India is one the careless nations which does not seem take waste management seriously. It is rightly termed as a country underdevelopment despite having potential to make the system work by adopting advanced useful methods.
The country's urban part is said to be the third largest garbage generator in the world, which is expected to rise to 436 million tonnes by 2050. Metropolitan cities such as Delhi, Mumbai, Chennai, Hyderabad, Bangalore and Kolkata alone produce nearly 10 million tonnes of garbage. Moreover, 94% of the total municipal waste is dumped on the land and 5% is composted.
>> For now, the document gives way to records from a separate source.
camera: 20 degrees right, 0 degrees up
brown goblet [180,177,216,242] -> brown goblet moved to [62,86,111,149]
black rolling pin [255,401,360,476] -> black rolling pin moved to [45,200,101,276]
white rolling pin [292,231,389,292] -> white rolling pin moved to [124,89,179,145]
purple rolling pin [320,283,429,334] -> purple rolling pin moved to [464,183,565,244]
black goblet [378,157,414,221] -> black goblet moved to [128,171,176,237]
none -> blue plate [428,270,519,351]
A 2009 report released by the Central Pollution Control Board (CPCB) indicates that around 62 million tonnes of solid waste is produced every year in the country, of which less than 20% or only 12 million tonnes are treated - which essentially means that the remaining 52 million tonnes of waste remain 'untreated' and contaminate land or make its way into rivers, lakes and wetlands.
In 2015, the CPCB issued statutory notices to municipal commissioners of 184 towns to ensure proper management of domestic sewage and solid waste, but no avail till now.
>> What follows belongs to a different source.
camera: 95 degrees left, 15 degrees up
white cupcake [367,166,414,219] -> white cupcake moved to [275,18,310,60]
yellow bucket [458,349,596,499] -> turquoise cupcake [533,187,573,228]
The situation has become so gloomy that overflowing landfills is another major issue that has not been addressed yet. It is said that there is no space to accommodate fresh garbage waste till date.
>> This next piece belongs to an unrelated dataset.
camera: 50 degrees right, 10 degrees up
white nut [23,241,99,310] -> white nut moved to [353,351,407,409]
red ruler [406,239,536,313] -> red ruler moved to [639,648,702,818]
An expert at the Centre of Science and Environment opined that instead of constructing new landfill sites, the government should be really looking into innovative methods to dispose and recycle its waste. The reason why most landfill sites are over-flowing is because the current waste disposal system is flawed.
A study conducted by scientists at the School of Environmental Sciences in Jawaharlal Nehru University found that high levels of nickel, zinc, arsenic, lead, chromium and other metals are part of the solid waste at landfills in many metro cities, especially in Delhi.
Thus, to make this country a better place, it is suggested that the entire nation should follow the basic steps to dispose waste; the steps include: Collection; Segregation; Dumping; Composting; Drainage and Treatment of effluents before discharge.
A four bin system is advisable to simply segregate house waste. Throwing kitchen waste or organic waste in a green bin, Inert waste (waste which is neither chemically or biologically reactive and will not decompose like diapers etc.) in a black bag, a white bin for waste that is recyclable like milk packets, oil, plastics and a black bin for all the hazardous waste materials.